Jean-Luc Navette. Illustrateur. Tatoueur. Reconnu. Au point de faire partie des artistes exposés lors de Hey ! Part I et consort. Au point de voir ses œuvres publiées dans une foultitude de recueils. Orner le fronton d’albums de rock, d’affiches de concerts, de festivals. Jean-Luc Navette, artiste incontournable de la scène dark, identifiable au premier regard tant son style est spécifique.
L’homme trauma
Ses sujets de prédilection ? La guerre, la Grande Dépression, les figures maudites du jazz, du blues, du rock … les bad boys du temps jadis, Apaches, gangsters … gueules cassées, putes camées, marins en perdition, prédicateurs hallucinés … On se souvient de ce « Champ du labeur » ironique et incisif à souhait, blessé jouant du banjo sous les bombes des avions meurtriers. Ou comment montrer la monstruosité des pauvres mecs sacrifiés au chant d’honneur de la patrie puis abandonnés par elle comme des déchets … Typique de l’univers mental du dessinateur. Seule porte de sortie, pour l’homme trauma : à défaut d’une rédemption, l’art ou la violence.
Ce qui revient au même … Second effet Peaky Blinders ? Navette opérait bien avant la sortie de la première saison. Mais les fêlures mentales des Shelby Brothers collent à cet univers malsain où les regards crient une douleur passive ou désirée, où les crânes transpercent les visages, où la mort rôde ainsi que le péché … un serpent qui rampe, un papillon mortuaire, une foule de microscopiques détails comme autant d’indices que la Bête est à l’oeuvre à chaque instant, dans nos corps, nos interactions, nos choix … Et ce sentiment de perpétuellement capturer l’image des morts, comme ces clichés victoriens de cadavres vêtus et souriants aux côtés des vivants. Post mortem, ante mortem … si semblables.

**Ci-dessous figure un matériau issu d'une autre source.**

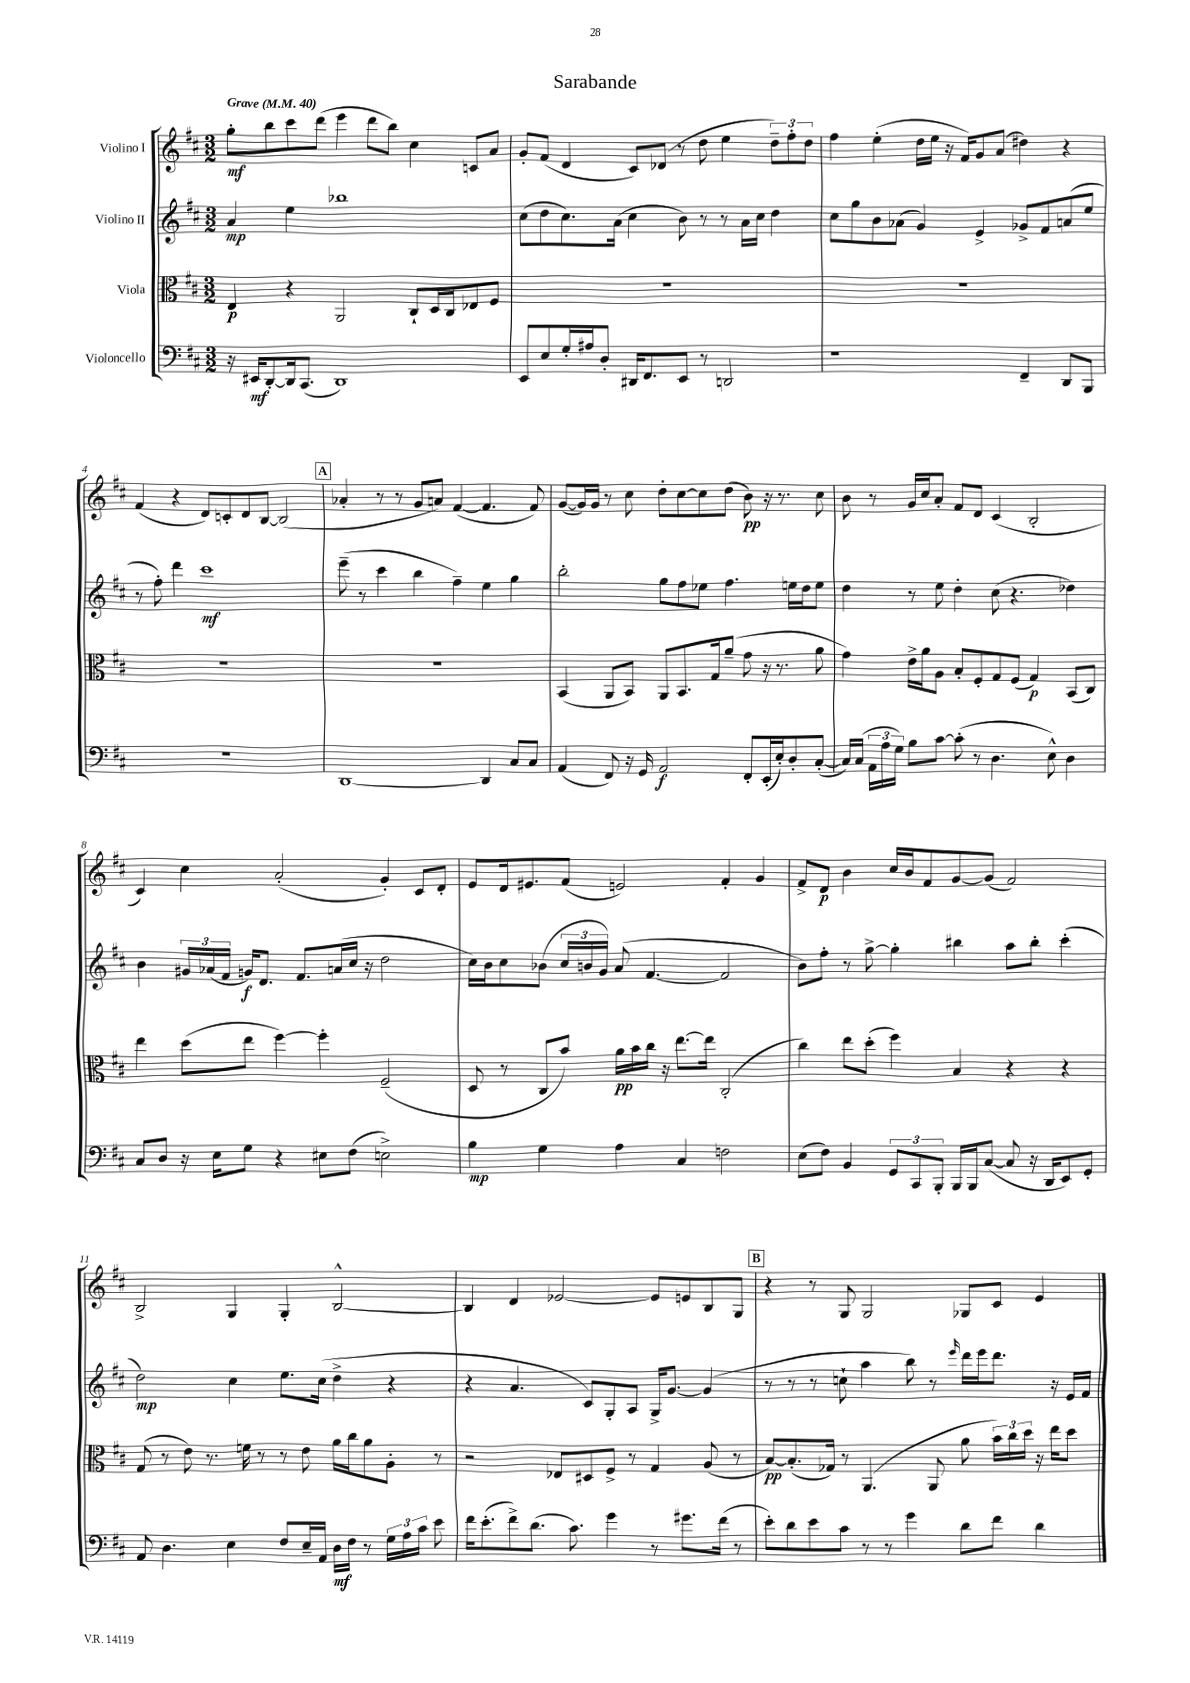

**kern	**kern	**kern	**kern
*staff4	*staff3	*staff2	*staff1
*clefF4	*clefC3	*clefG2	*clefG2
*k[f#c#]	*k[f#c#]	*k[f#c#]	*k[f#c#]
*M3/2	*M3/2	*M3/2	*M3/2
*MM40	*MM40	*MM40	*MM40
16r	4E	4a	8gg'
16EE#	.	.	.
[8DD'	.	.	8bb
16DD]	4r	4ee	8ccc#
(8.CC#	.	.	.
.	.	.	(8ddd
1DD)	2AA	1bb-	4eee
.	.	.	8ddd
.	.	.	8bb)
.	8C#`	.	4cc#
.	16D	.	.
.	16C#	.	.
.	8E-	.	8c
.	8F#	.	8a
=	=	=	=
8EE	1.r	(8cc#	8g'
8E	.	8dd	(8f#
16G'	.	8.cc#)	4d
16A#	.	.	.
8D'	.	.	.
.	.	(16a	.
16DD#	.	4cc#	8c#)
8.FF#	.	.	.
.	.	.	(8d-
8EE	.	8b)	8r
8r	.	8r	8dd
2DD	.	8r	4ee
.	.	16a	.
.	.	16cc#	.
.	.	4dd	12dd~)
.	.	.	12ff#'
.	.	.	12dd
=	=	=	=
1r	1.r	8cc#	4ff#
.	.	8gg	.
.	.	8b	(4ee'
.	.	(8a-	.
.	.	4g)	16dd
.	.	.	16ee
.	.	.	16r
.	.	.	16f#)
.	.	4e^	8g
.	.	.	(8a
4FF#~	.	8g-^	4dd#)
.	.	8f#	.
8DD	.	(8a	4r
8BBB	.	8ee	.
=	=	=	=
1.r	1.r	8r	(4f#
.	.	8ff#')	.
.	.	4ddd	4r
.	.	1ccc#	8d)
.	.	.	8c'
.	.	.	8d
.	.	.	[8B
.	.	.	(2B]
=	=	=	=
[1DD	1.r	(8eee~	4a-'
.	.	8r	.
.	.	4ccc#	8r
.	.	.	8r
.	.	4bb	8g
.	.	.	8a)
.	.	4ff#~)	([4f#
4DD]	.	4ee	4.f#]
8C#	.	4gg	.
8C#	.	.	8f#)
=	=	=	=
(4AA	(4BB	2bb'	([8g
.	.	.	16g])
.	.	.	16g
8FF#)	8AA	.	8r
16r	8BB)	.	8cc#
16GG	.	.	.
2AA	8AA	8gg	8dd'
.	8.BB	8ff#	[8cc#
.	.	8ee-	8cc#]
.	16G	.	.
.	(8a~	4.ff#	(8dd
8FF#'	8g	.	8b)
(16EE'	16r	.	16r
16E')	8.r	.	8.r
8D'	.	16ee	.
.	.	16dd	.
([8C#'	8a	8ee	8cc#
=	=	=	=
16C#])	4g)	4dd	8b
(16C#	.	.	.
24AA	.	.	8r
24A	.	.	.
24G)	.	.	.
8B	16e^	8r	16g
.	16a	.	16cc#
[8c#	8A	8ee	8a'
(8c#']	8B'	4dd'	8f#
8r	8F#'	.	8d
4.D	8G	(8cc#	(4c#
.	(8F#	4.r	.
.	4G)	.	2B'
8E^^)	.	.	.
4D	(8BB	4dd-)	.
.	8C#)	.	.
=	=	=	=
8C#	4ee	4b	4c#)
8D	.	.	.
16r	(8dd	24g#	4cc#
.	.	(24a-	.
16E	.	.	.
.	.	24f#	.
8G	8ee	16g)	.
.	.	8.d	.
4r	[4ff#)	.	(2a'
.	.	8.f#	.
8E#	4ff#']	.	.
.	.	(16a	.
(8F#	.	16cc#	.
.	.	16r	.
2E^)	(2F#~	2dd	4g')
.	.	.	8c#
.	.	.	8d'
=	=	=	=
4B	8D	16cc#)	8e
.	.	16b	.
.	8r	8cc#	16d
.	.	.	8.e#
4G	8C#	(8b-	.
.	8b)	24cc#	(8f#
.	.	24b	.
.	.	24g)	.
4A	16a	(8a	2e)
.	16b	.	.
.	16cc#	[4.f#	.
.	16r	.	.
4C#	[8.ee	.	.
.	16ee]	.	.
2F	(2C#'	2f#]	4f#'
.	.	.	4g
=	=	=	=
(8E	4cc#)	8b)	8f#^
8F#)	.	8ff#'	8d
4BB	8ee	8r	4b
.	(8dd'	[8gg^	.
12GG	4ff#)	4gg']	16cc#
.	.	.	16b
12CC#	.	.	.
.	.	.	8f#
12BBB'	.	.	.
16BBB	4B	4bb#	[8g
16BBB	.	.	.
([8C#	.	.	(8g]
8C#]	4r	8aa	2f#)
16r	.	8bb#'	.
16DD	.	.	.
8EE)	4r	(4ccc#'	.
8GG'	.	.	.
=	=	=	=
8AA	(8G	2dd)	2B^
4.D	8r	.	.
.	8e)	.	.
.	8.r	.	.
4E	.	4cc#	4G
.	16f	.	.
.	8r	.	.
8F#	8r	8.ee	4G'
16E~	8e	.	.
16AA	.	(16cc#	.
16D	16a	4dd^	[2B^^
16F#	16cc#	.	.
8r	8a	.	.
24G	8A'	4r	.
24A	.	.	.
24c#	.	.	.
8e	8r	.	.
=	=	=	=
16f#	2r	4r	4B]
(8.e'	.	.	.
8f#^)	.	4.a	4d
(8.d	.	.	.
.	8E-	.	[2e-
8.c#)	.	.	.
.	8D#	8c#)	.
4g	8F#^	8G'	.
.	8r	8A	.
8r	4G	16G^	8e-]
.	.	[8.g	.
8.g#	.	.	8e
.	(8A	(4g]	8B
(16f#	.	.	.
8r	8r	.	8G
=	=	=	=
8e')	[8B)	8r	4r
8d	(8.B']	8r	.
8e	.	8r	8r
.	16G-)	.	.
8c#	8r	8cc`	8G
8r	(4.AA	4aa	2G
8r	.	.	.
4g	.	8bb)	.
.	8AA	8r	.
.	.	16qqeee	.
8d	8a	16ddd	8G-
.	.	16eee	.
8f#	24b)	8.ddd	8c#
.	24cc#	.	.
.	24dd	.	.
4d	16r	.	4e
.	16ee	16r	.
.	8dd	16e	.
.	.	16f#	.
==	==	==	==
*-	*-	*-	*-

Un dessin torturé, scarifié
Dans ce trait identifiable entre mille, une précision diabolique jusque dans les éclaboussures, les craquelures, les écorchures … un dessin torturé, scarifié, hommage aux gravures d’Otto Dix, aux photographies de Dorothea Lange … à la folie sensuelle de Clovis Trouille, les fantasmes de Pierre Boulinier, la décadence sulfureuse de Joel-Peter Witkin … Une puanteur d’alcool, de cigarette, de vomissure, de décomposition … des relents de bordel ou d’hôpital, de sanatorium où les mourants baisent pour tromper la Faucheuse … les compositions de Navette se regardent et se respirent. Jusqu’à la nausée. Un sentiment spectral, un malaise affreux parce qu’on le savoure …
Le propos se veut caustique, sans pitié, malsain par son côté sale, précis par sa netteté de caricature de journal, nostalgique comme une photo de famille jaunie, qu’on retrouve dans un grenier, qu’on observe sans identifier ces gens dont on devine qu’ils sont de notre sang sans savoir comment. Un clin d’œil au blues démoniaque de Robert Johnson, une référence aux destins brisés, aux lettres des poilus morts dans les tranchées, aux images d’une époque qui hante encore nos esprits. Une saveur âcre de cendres, de vieux papier, une atmosphère sépulcrale, … les silhouettes de Navette sont dérangeantes comme l’ombre des disparus, les monuments aux morts, l’envers de nos lâchetés.